So when you think about the overall mix and building generation, doing grid upgrades,
and investing in virtual power plants, how do they all fit together?
Okay.
I love that question.
Let me start from the beginning.
We've been operating, in our opinion, virtual power plants for 40 years.
We have a million customers who participate in our programs with.
us. We've got two gigawatts across all the utilities in the winter and two and a half in the summer.
This is already real capability for us. It lives in the integrated resource plans. And the second
you've got something in your integrated resource plan, you are planning to use it at peak
and beyond. But, you know, the integrated resource plan is how you make sure you hit your peaks.
It's funny. I feel like the operators and the planners get a bad rap sometimes in load flexibility
space for being skeptical, they are the most supportive of us growing these resources. They want more
tools. And so if you're an operator, you've got a whole box of tools you can work with to serve the
load, and the customer resources are one of those tools. And each one of those tools has best use
cases and strengths, and it just, our tools are kind of still growing in their, in their capabilities.
to your point before,
and they're becoming more able to do more than just the peak.
And so our operators are getting used to that,
and we're giving them more tools to do that.
On the planning side, our planners actually,
they start first with what can customers help us do at peak,
and then they back-plan the rest of the centralized generation based on that.
They actually, one of them has a term he should copyright,
shrink the challenge.
We use the customer-release.
resources to shrink the challenge. And they're always happy to have more customer resources.
Then it's really my team you have to get through. You've got to prove that it's repeatable and it's
reliable. And Seth probably knows that our thermostat program with Energy Hub was not in reserves,
I think, until year three. If you've got seasonal resources, it's going to take you a couple
years to figure out how to best use them and optimize them and forecast them. And then, yeah,
Even though the control room is our biggest cheerleader, they all, you know, they're accountable for reliability.
That's a very serious job. And so we bring them the reports. And we say, okay, this is ready now.
We think it's reliable. Here are our reports showing how we forecast it and how we expect to be able to use it.
We even bring in third parties to audit our work and really prove to them that this is real.
Seth, I'm kind of curious. Going to Stacey's comments about how a lot of these
resources have been around in Duke's territory for a long time. What distinguishes traditional
demand response from a modern virtual power plant? I know it's a spectrum, but how do you really
distinguish those? Yeah, I mean, I think some of it is sort of foundational technology, right? Do you
have, like, do you have two-way data? That was the big kind of innovation when sort of modern
IoT came around. The ability to, the ability to see data about what's available right now, the ability
to turn that data into forecasts, the ability to, you know, if you're logged into the Energy Hub
derms and you're activating your VPP, can you see what's happening in real time, or are you
depending on sort of the control center to look for the signal and the noise on whether that.

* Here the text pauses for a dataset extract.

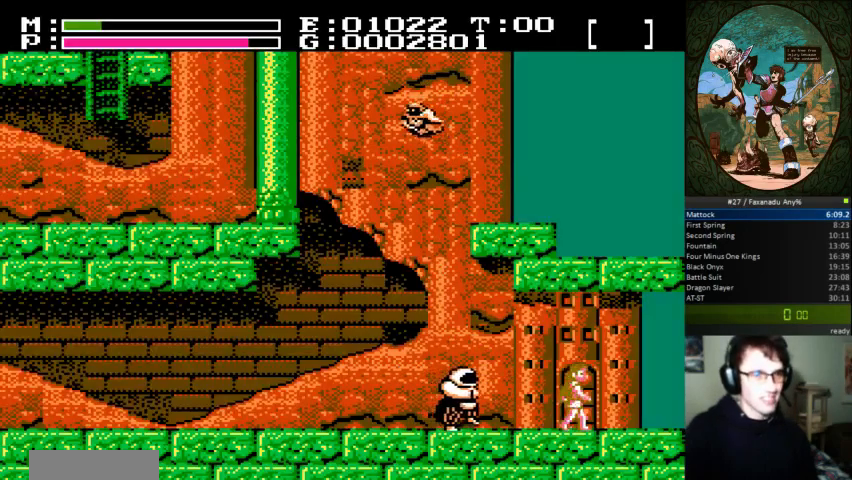
{"dt_ms": 500, "buttons": ["DPAD_RIGHT"], "events": []}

So that's a big piece of it.
I think scale is the other thing, right?
I mean, I think Stacey talks about there being a threshold, like somewhere around 50 megawatts
where, you know, you are actually at the scale of an individual peaker plant.
And that's kind of the hurdle to clear to get the control room interested.
I'll say, though, too, for utilities out there who are like, I don't have a lot of money to invest in fancy software and figuring out how to connect all these systems together, even though Duke is big, I still feel like we are a scrappy utility sometimes trying to figure out how to make stuff work.
And people make fun of me because we have a million switches in the field.
And the vast majority of them are one way.
And what we do, because they are only one way, we're not getting that data back,
is we use our investment in metering infrastructure.
We have advanced metering.
We've got some really smart data scientists who, after events, they go back and they look for the load drop
and they then tell us what they think we got.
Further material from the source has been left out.